According to Rob Laplsey, president of the California Business Roundtable, if the court’s reasoning holds, “This ruling gives more than 150 state agencies unchecked authority to establish or increase fees simply by justifying them as a voluntary component of a regulatory or legislative program, even if payment of the fees isn’t voluntary at all.”

While the Appellate Court disagreed with plaintiffs’ assertion that similar schemes, such as creating a cap-and-trade program for vehicle mileage, would definitely be considered a tax, the court majority moved pass such concerns by declaring, “We can confront such hypothetical situations if and when they arise.”

When does an act become voluntary so that a government mandated charge is no longer considered a tax?

Pacific Legal Foundation attorneys representing another business plaintiff in the case, Morning Star Packing Company, argued in a statement, “Under the majority’s reasoning, California’s gasoline taxes are not really taxes, because the state does not compel you to buy gasoline.”

Writing in dissent of the majority opinion, Judge Harry Hull, stated that if a business must increase costs to continue to do business in California then the charge is compulsory and not voluntary unless one opts to voluntarily close their business.
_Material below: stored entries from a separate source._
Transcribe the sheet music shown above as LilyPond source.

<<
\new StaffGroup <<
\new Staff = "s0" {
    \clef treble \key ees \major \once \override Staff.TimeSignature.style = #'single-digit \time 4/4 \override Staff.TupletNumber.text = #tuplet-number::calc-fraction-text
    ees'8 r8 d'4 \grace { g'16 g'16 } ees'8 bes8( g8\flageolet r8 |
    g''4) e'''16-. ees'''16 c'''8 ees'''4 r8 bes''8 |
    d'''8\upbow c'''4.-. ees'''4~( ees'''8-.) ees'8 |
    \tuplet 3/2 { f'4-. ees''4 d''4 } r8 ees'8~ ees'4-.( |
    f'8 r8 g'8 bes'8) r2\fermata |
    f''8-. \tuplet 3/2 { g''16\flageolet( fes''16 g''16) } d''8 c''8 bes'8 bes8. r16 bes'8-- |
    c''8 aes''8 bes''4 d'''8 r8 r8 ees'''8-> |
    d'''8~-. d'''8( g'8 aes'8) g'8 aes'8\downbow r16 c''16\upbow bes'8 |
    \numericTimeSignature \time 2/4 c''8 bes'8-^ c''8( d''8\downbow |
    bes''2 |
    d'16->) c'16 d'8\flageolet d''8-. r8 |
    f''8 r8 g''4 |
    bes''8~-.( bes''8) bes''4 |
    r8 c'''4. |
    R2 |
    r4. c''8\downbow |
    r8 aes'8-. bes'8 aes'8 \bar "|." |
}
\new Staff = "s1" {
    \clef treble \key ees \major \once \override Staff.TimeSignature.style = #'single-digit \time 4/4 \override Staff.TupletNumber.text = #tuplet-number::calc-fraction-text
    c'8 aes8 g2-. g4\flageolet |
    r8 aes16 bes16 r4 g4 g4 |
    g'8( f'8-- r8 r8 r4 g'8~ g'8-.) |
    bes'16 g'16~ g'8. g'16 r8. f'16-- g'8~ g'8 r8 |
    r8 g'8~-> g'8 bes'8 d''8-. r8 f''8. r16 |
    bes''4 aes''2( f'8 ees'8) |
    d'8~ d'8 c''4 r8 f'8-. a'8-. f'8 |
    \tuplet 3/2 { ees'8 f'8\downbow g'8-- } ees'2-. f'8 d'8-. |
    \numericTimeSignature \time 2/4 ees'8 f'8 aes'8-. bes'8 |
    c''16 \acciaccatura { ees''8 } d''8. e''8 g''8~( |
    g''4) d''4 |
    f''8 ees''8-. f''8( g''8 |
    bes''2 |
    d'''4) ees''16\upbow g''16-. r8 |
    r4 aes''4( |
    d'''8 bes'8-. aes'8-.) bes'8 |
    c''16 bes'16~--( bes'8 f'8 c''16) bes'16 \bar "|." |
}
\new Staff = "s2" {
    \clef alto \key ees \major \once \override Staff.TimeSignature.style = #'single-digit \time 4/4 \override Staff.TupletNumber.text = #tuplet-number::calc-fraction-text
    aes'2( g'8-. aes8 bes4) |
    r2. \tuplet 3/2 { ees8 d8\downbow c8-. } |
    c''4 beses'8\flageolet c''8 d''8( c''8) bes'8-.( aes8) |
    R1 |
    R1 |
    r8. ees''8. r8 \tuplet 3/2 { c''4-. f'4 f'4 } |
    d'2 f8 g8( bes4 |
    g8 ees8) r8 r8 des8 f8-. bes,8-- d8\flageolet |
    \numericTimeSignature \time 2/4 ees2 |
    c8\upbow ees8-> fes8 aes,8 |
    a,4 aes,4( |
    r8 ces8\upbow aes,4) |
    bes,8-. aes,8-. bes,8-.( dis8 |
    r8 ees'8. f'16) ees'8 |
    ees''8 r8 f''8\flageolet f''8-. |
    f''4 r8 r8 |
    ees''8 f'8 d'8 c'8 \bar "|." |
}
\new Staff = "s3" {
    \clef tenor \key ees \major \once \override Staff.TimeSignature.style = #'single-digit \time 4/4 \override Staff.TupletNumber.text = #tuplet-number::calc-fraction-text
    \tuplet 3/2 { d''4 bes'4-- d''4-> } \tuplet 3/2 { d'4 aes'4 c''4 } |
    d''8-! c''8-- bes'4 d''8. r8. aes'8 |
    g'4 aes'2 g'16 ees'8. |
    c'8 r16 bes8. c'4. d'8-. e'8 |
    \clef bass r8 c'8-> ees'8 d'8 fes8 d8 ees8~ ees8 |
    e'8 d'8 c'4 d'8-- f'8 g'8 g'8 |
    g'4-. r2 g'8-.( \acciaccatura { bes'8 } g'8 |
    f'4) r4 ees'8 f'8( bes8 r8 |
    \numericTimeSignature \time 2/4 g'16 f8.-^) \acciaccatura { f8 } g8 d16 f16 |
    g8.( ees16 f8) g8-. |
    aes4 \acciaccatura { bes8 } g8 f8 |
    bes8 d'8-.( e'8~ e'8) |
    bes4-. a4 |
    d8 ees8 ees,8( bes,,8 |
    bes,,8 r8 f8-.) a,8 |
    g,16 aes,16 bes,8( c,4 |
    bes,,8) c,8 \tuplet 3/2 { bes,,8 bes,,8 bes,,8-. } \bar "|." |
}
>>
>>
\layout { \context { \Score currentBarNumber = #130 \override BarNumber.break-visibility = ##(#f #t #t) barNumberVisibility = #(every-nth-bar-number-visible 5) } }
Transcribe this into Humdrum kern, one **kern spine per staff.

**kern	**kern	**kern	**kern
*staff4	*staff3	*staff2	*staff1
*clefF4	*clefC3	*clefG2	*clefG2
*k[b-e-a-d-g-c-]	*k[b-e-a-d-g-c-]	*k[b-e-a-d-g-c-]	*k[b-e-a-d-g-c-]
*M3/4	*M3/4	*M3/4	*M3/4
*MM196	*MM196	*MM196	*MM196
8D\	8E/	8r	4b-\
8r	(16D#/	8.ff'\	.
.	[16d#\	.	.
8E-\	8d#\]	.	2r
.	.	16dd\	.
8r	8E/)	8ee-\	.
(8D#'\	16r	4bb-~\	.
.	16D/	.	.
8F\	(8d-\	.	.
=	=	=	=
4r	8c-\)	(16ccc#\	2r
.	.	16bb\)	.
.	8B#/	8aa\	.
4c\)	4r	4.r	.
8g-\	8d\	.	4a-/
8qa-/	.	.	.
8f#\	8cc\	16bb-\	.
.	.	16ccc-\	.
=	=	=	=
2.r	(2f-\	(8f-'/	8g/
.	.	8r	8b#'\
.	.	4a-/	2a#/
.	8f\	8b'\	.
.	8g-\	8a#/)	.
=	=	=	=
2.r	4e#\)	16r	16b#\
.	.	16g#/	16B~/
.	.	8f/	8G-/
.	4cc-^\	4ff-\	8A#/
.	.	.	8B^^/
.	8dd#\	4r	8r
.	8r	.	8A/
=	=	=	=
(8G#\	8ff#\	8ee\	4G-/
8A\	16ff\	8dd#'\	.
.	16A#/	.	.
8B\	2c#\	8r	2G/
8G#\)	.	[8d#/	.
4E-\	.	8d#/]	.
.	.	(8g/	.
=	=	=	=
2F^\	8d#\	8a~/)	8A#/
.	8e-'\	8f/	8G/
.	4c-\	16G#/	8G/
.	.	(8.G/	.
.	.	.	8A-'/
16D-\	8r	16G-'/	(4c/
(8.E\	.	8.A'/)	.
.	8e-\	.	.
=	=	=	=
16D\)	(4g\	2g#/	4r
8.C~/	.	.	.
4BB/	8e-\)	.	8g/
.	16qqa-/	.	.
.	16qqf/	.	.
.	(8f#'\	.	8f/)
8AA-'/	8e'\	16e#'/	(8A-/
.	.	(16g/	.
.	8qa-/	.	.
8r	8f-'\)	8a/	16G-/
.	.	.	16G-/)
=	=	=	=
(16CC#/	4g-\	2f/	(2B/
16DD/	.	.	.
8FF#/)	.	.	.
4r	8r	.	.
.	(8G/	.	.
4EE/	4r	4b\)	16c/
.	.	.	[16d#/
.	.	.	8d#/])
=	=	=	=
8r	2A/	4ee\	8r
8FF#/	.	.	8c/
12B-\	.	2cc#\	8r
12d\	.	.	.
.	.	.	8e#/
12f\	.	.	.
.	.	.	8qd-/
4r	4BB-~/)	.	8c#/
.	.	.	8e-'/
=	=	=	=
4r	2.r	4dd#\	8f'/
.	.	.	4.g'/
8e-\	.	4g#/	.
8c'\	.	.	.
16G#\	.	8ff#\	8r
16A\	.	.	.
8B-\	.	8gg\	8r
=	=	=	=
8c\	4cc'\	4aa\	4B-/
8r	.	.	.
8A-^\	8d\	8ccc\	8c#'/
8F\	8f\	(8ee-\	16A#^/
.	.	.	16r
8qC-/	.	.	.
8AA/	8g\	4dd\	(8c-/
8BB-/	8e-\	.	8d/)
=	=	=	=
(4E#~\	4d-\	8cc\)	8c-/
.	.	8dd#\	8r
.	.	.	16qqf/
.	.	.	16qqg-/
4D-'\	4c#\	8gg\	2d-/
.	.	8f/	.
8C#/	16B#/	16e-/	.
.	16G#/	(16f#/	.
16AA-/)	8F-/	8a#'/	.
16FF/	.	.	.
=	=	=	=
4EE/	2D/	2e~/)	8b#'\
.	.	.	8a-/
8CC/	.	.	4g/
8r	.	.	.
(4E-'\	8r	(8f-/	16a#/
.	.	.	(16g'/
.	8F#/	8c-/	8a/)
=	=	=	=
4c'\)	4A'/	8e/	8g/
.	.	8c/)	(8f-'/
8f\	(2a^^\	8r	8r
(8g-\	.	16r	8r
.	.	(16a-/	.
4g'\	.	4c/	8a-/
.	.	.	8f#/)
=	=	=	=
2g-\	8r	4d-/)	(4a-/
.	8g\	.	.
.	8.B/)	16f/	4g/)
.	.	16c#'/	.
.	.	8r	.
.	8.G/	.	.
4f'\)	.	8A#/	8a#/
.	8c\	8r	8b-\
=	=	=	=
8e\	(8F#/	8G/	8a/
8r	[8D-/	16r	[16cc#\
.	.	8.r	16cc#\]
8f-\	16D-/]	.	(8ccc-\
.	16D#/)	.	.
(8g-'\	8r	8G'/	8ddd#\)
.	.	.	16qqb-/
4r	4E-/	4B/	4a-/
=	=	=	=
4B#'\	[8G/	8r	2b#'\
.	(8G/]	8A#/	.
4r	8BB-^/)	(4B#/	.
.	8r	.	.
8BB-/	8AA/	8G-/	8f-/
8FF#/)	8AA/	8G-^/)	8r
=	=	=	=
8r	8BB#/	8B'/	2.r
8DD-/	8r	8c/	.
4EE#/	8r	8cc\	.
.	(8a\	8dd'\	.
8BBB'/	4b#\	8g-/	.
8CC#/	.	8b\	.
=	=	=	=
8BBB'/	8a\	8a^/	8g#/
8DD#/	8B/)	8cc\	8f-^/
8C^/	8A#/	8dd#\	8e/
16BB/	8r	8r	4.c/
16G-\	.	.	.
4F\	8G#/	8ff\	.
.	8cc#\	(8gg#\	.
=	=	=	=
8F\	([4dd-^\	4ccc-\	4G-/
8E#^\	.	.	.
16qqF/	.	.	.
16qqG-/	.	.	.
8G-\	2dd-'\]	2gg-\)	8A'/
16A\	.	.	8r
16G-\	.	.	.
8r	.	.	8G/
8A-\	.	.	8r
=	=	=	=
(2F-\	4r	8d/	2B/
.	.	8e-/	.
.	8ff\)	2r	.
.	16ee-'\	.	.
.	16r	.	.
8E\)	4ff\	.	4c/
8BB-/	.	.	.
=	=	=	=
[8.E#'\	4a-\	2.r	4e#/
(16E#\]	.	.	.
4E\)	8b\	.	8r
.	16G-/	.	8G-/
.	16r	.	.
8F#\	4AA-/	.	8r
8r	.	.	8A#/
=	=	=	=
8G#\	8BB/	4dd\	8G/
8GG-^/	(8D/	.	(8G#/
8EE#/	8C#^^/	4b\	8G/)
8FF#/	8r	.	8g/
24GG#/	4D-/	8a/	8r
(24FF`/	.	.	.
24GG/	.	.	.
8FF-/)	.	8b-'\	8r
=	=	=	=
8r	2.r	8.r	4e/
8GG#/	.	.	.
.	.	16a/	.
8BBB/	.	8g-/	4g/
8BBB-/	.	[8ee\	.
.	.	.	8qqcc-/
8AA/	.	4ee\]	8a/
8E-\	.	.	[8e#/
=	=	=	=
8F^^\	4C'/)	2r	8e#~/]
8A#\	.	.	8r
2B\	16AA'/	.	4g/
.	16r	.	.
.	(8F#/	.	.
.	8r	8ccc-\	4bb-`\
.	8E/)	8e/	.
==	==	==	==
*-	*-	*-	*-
The judge noted that the majority’s conclusion was no different than saying an increase in income tax is not compulsory because an individual can choose to leave the state.

If the Lapsley and Hull assessments of the court decision are proved correct, then there might be no agonizing watch to see if a revenue-raising bill receives a two-thirds vote to pass a tax. Agencies could declare charges voluntary and attach fees on to any number of actions.

The plaintiffs in the case are considering whether to appeal to the California Supreme Court.